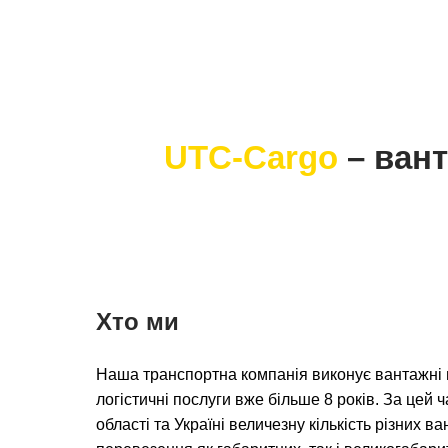
UTC-Cargo
– вант
Хто ми
Наша транспортна компанія виконує вантажні 
логістичні послуги вже більше 8 років. За цей 
області та Україні величезну кількість різних 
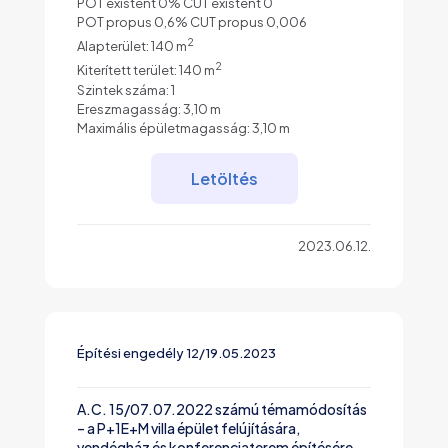
POT existent 0% CUT existent 0
POT propus 0,6% CUT propus 0,006
2
Alapterület: 140 m
2
Kiterített terület: 140 m
Szintek száma: 1
Ereszmagasság: 3,10 m
Maximális épületmagasság: 3,10 m
Letöltés
2023.06.12.
Építési engedély 12/19.05.2023
A.C. 15/07.07.2022 számú témamódosítás
– a P+1E+M villa épület felújítására,
vendégház és konferenciaterem építésére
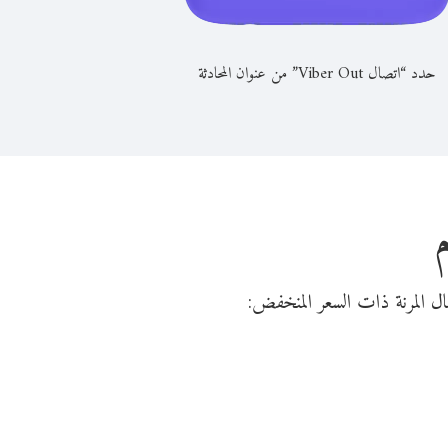
حدد “اتصال Viber Out” من عنوان المحادثة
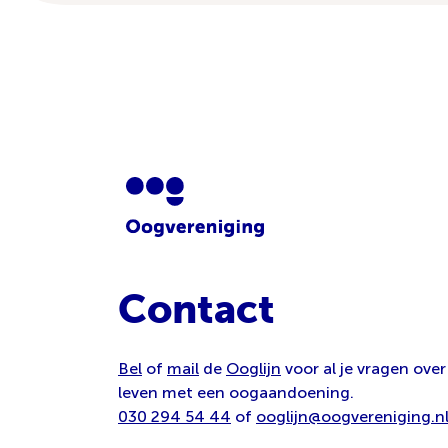
Contact
Bel
of
mail
de
Ooglijn
voor al je vragen over
leven met een oogaandoening.
030 294 54 44
of
ooglijn@oogvereniging.n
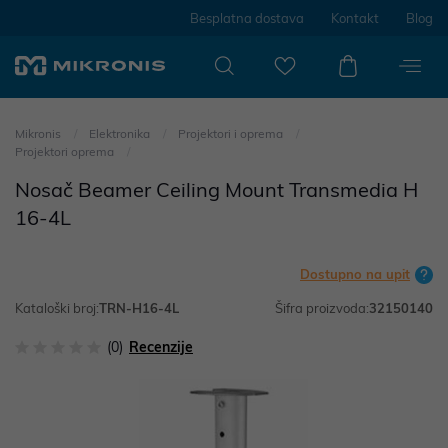
Besplatna dostava
Kontakt
Blog
Mikronis
Elektronika
Projektori i oprema
Projektori oprema
Nosač Beamer Ceiling Mount Transmedia H
16-4L
Dostupno na upit
Kataloški broj:
TRN-H16-4L
Šifra proizvoda:
32150140
(0)
Recenzije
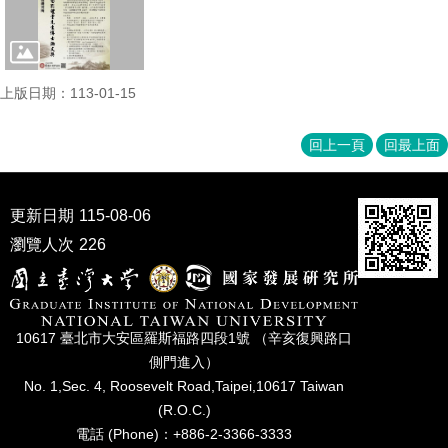
家
發
展
研
究
上版日期：113-01-15
期
刊
回上一頁
回最上面
口
試
專
更新日期
115-08-06
區
瀏覽人次
226
所
學
會
10617 臺北市⼤安區羅斯福路四段1號 （辛亥復興路⼝
側⾨進入）
No. 1,Sec. 4, Roosevelt Road,Taipei,10617 Taiwan
(R.O.C.)
電話 (Phone)：+886-2-3366-3333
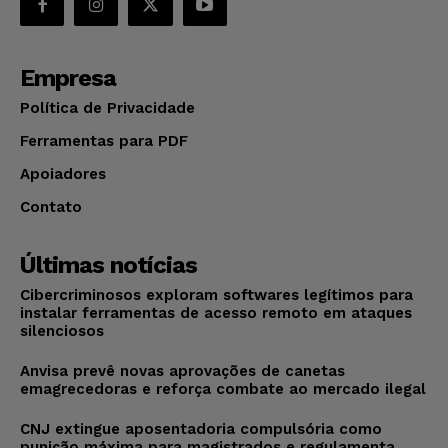
Empresa
Política de Privacidade
Ferramentas para PDF
Apoiadores
Contato
Últimas notícias
Cibercriminosos exploram softwares legítimos para
instalar ferramentas de acesso remoto em ataques
silenciosos
Anvisa prevê novas aprovações de canetas
emagrecedoras e reforça combate ao mercado ilegal
CNJ extingue aposentadoria compulsória como
punição máxima para magistrados e regulamenta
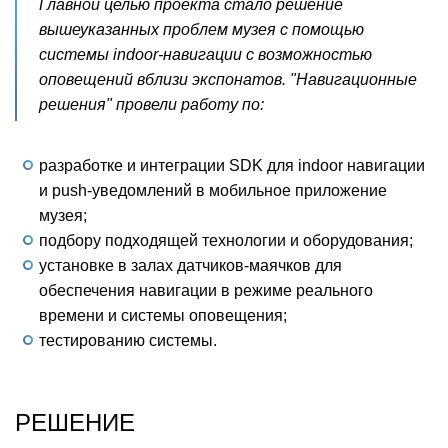
Главной целью проекта стало решение
вышеуказанных проблем музея с помощью
системы indoor-навигации с возможностью
оповещений вблизи экспонатов. "Навигационные
решения" провели работу по:
разработке и интеграции SDK для indoor навигации
и push-уведомлений в мобильное приложение
музея;
подбору подходящей технологии и оборудования;
установке в залах датчиков-маячков для
обеспечения навигации в режиме реального
времени и системы оповещения;
тестированию системы.
РЕШЕНИЕ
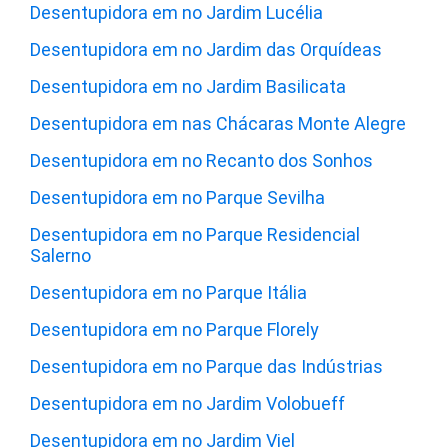
Desentupidora em no Jardim Lucélia
Desentupidora em no Jardim das Orquídeas
Desentupidora em no Jardim Basilicata
Desentupidora em nas Chácaras Monte Alegre
Desentupidora em no Recanto dos Sonhos
Desentupidora em no Parque Sevilha
Desentupidora em no Parque Residencial
Salerno
Desentupidora em no Parque Itália
Desentupidora em no Parque Florely
Desentupidora em no Parque das Indústrias
Desentupidora em no Jardim Volobueff
Desentupidora em no Jardim Viel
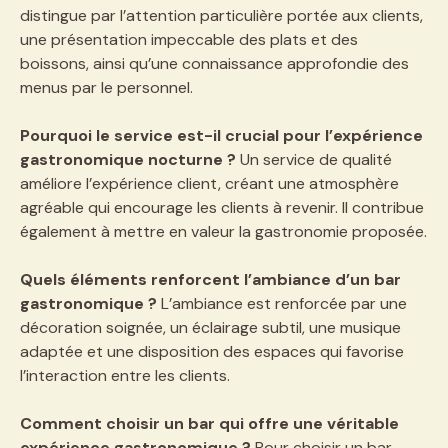
distingue par l’attention particulière portée aux clients,
une présentation impeccable des plats et des
boissons, ainsi qu’une connaissance approfondie des
menus par le personnel.
Pourquoi le service est-il crucial pour l’expérience
gastronomique nocturne ?
Un service de qualité
améliore l’expérience client, créant une atmosphère
agréable qui encourage les clients à revenir. Il contribue
également à mettre en valeur la gastronomie proposée.
Quels éléments renforcent l’ambiance d’un bar
gastronomique ?
L’ambiance est renforcée par une
décoration soignée, un éclairage subtil, une musique
adaptée et une disposition des espaces qui favorise
l’interaction entre les clients.
Comment choisir un bar qui offre une véritable
expérience gastronomique ?
Pour choisir un bar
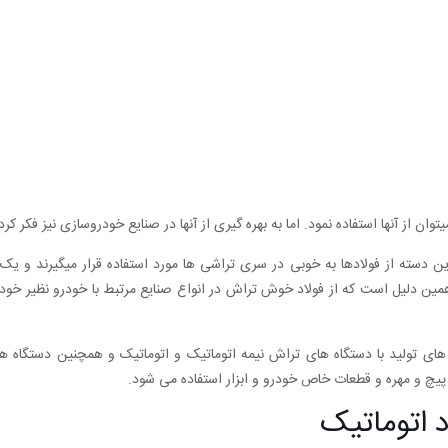
ن از آنها استفاده نمود. اما به بهره گیری از آنها در صنایع خودروسازی نیز فکر کرده
دسته از فولادها به خوبی در سری تراشی ها مورد استفاده قرار میگیرند و یک گ
همین دلیل است که از فولاد خوش تراش در انواع صنایع مرتبط با خودرو نظیر خود
پیچ و مهره و قطعات خاص خودرو و ابزار استفاده می شود.
 اتوماتیک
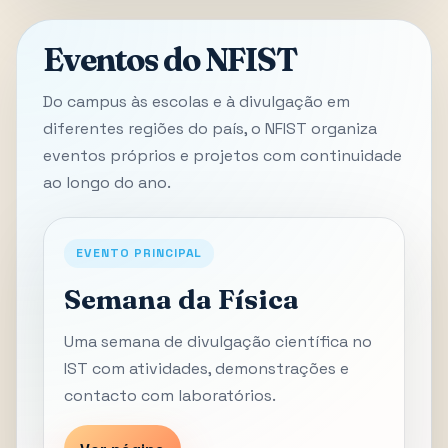
Eventos do NFIST
Do campus às escolas e à divulgação em
diferentes regiões do país, o NFIST organiza
eventos próprios e projetos com continuidade
ao longo do ano.
EVENTO PRINCIPAL
Semana da Física
Uma semana de divulgação científica no
IST com atividades, demonstrações e
contacto com laboratórios.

===

• Work instruction
Put all of the lines above into a Markdown table with two columns, No. and Text, giving each line its own numbered row and skipping blank lines. Leave the pictures out of the answer.

• Worked solution
| No. | Text |
|---|---|
| 1 | UTC-Cargo |
| 2 | – вант |
| 3 | Хто ми |
| 4 | Наша транспортна компанія виконує вантажні  |
| 5 | логістичні послуги вже більше 8 років. За цей  |
| 6 | області та Україні величезну кількість різних  |
| 7 | POT existent 0% CUT existent 0 |
| 8 | POT propus 0,6% CUT propus 0,006 |
| 9 | 2 |
| 10 | Alapterület: 140 m |
| 11 | 2 |
| 12 | Kiterített terület: 140 m |
| 13 | Szintek száma: 1 |
| 14 | Ereszmagasság: 3,10 m |
| 15 | Maximális épületmagasság: 3,10 m |
| 16 | Letöltés |
| 17 | 2023.06.12. |
| 18 | Építési engedély 12/19.05.2023 |
| 19 | A.C. 15/07.07.2022 számú témamódosítás |
| 20 | – a P+1E+M villa épület felújítására, |
| 21 | vendégház és konferenciaterem építésére |
| 22 | حدد “اتصال Viber Out” من عنوان المحادثة |
| 23 | Contact |
| 24 | Bel |
| 25 | of |
| 26 | mail |
| 27 | de |
| 28 | Ooglijn |
| 29 | voor al je vragen over |
| 30 | leven met een oogaandoening. |
| 31 | 030 294 54 44 |
| 32 | of |
| 33 | ooglijn@oogvereniging.n |
| 34 | Besplatna dostava |
| 35 | Kontakt |
| 36 | Blog |
| 37 | Mikronis |
| 38 | Elektronika |
| 39 | Projektori i oprema |
| 40 | Projektori oprema |
| 41 | Nosač Beamer Ceiling Mount Transmedia H |
| 42 | 16-4L |
| 43 | Dostupno na upit |
| 44 | Kataloški broj: |
| 45 | TRN-H16-4L |
| 46 | Šifra proizvoda: |
| 47 | 32150140 |
| 48 | (0) |
| 49 | Recenzije |
| 50 | 家 |
| 51 | 發 |
| 52 | 展 |
| 53 | 研 |
| 54 | 究 |
| 55 | 上版日期：113-01-15 |
| 56 | 期 |
| 57 | 刊 |
| 58 | 回上一頁 |
| 59 | 回最上面 |
| 60 | 口 |
| 61 | 試 |
| 62 | 專 |
| 63 | 更新日期 |
| 64 | 115-08-06 |
| 65 | 區 |
| 66 | 瀏覽人次 |
| 67 | 226 |
| 68 | 所 |
| 69 | 學 |
| 70 | 會 |
| 71 | 10617 臺北市⼤安區羅斯福路四段1號 （辛亥復興路⼝ |
| 72 | 側⾨進入） |
| 73 | No. 1,Sec. 4, Roosevelt Road,Taipei,10617 Taiwan |
| 74 | (R.O.C.) |
| 75 | 電話 (Phone)：+886-2-3366-3333 |
| 76 | Empresa |
| 77 | Política de Privacidade |
| 78 | Ferramentas para PDF |
| 79 | Apoiadores |
| 80 | Contato |
| 81 | Últimas notícias |
| 82 | Cibercriminosos exploram softwares legítimos para |
| 83 | instalar ferramentas de acesso remoto em ataques |
| 84 | silenciosos |
| 85 | Anvisa prevê novas aprovações de canetas |
| 86 | emagrecedoras e reforça combate ao mercado ilegal |
| 87 | CNJ extingue aposentadoria compulsória como |
| 88 | punição máxima para magistrados e regulamenta |
| 89 | Главной целью проекта стало решение |
| 90 | вышеуказанных проблем музея с помощью |
| 91 | системы indoor-навигации с возможностью |
| 92 | оповещений вблизи экспонатов. "Навигационные |
| 93 | решения" провели работу по: |
| 94 | разработке и интеграции SDK для indoor навигации |
| 95 | и push-уведомлений в мобильное приложение |
| 96 | музея; |
| 97 | подбору подходящей технологии и оборудования; |
| 98 | установке в залах датчиков-маячков для |
| 99 | обеспечения навигации в режиме реального |
| 100 | времени и системы оповещения; |
| 101 | тестированию системы. |
| 102 | РЕШЕНИЕ |
| 103 | Desentupidora em no Jardim Lucélia |
| 104 | Desentupidora em no Jardim das Orquídeas |
| 105 | Desentupidora em no Jardim Basilicata |
| 106 | Desentupidora em nas Chácaras Monte Alegre |
| 107 | Desentupidora em no Recanto dos Sonhos |
| 108 | Desentupidora em no Parque Sevilha |
| 109 | Desentupidora em no Parque Residencial |
| 110 | Salerno |
| 111 | Desentupidora em no Parque Itália |
| 112 | Desentupidora em no Parque Florely |
| 113 | Desentupidora em no Parque das Indústrias |
| 114 | Desentupidora em no Jardim Volobueff |
| 115 | Desentupidora em no Jardim Viel |
| 116 | distingue par l’attention particulière portée aux clients, |
| 117 | une présentation impeccable des plats et des |
| 118 | boissons, ainsi qu’une connaissance approfondie des |
| 119 | menus par le personnel. |
| 120 | Pourquoi le service est-il crucial pour l’expérience |
| 121 | gastronomique nocturne ? |
| 122 | Un service de qualité |
| 123 | améliore l’expérience client, créant une atmosphère |
| 124 | agréable qui encourage les clients à revenir. Il contribue |
| 125 | également à mettre en valeur la gastronomie proposée. |
| 126 | Quels éléments renforcent l’ambiance d’un bar |
| 127 | gastronomique ? |
| 128 | L’ambiance est renforcée par une |
| 129 | décoration soignée, un éclairage subtil, une musique |
| 130 | adaptée et une disposition des espaces qui favorise |
| 131 | l’interaction entre les clients. |
| 132 | Comment choisir un bar qui offre une véritable |
| 133 | expérience gastronomique ? |
| 134 | Pour choisir un bar |
| 135 | ن از آنها استفاده نمود. اما به بهره گیری از آنها در صنایع خودروسازی نیز فکر کرده |
| 136 | دسته از فولادها به خوبی در سری تراشی ها مورد استفاده قرار میگیرند و یک گ |
| 137 | همین دلیل است که از فولاد خوش تراش در انواع صنایع مرتبط با خودرو نظیر خود |
| 138 | پیچ و مهره و قطعات خاص خودرو و ابزار استفاده می شود. |
| 139 |  اتوماتیک |
| 140 | Eventos do NFIST |
| 141 | Do campus às escolas e à divulgação em |
| 142 | diferentes regiões do país, o NFIST organiza |
| 143 | eventos próprios e projetos com continuidade |
| 144 | ao longo do ano. |
| 145 | EVENTO PRINCIPAL |
| 146 | Semana da Física |
| 147 | Uma semana de divulgação científica no |
| 148 | IST com atividades, demonstrações e |
| 149 | contacto com laboratórios. |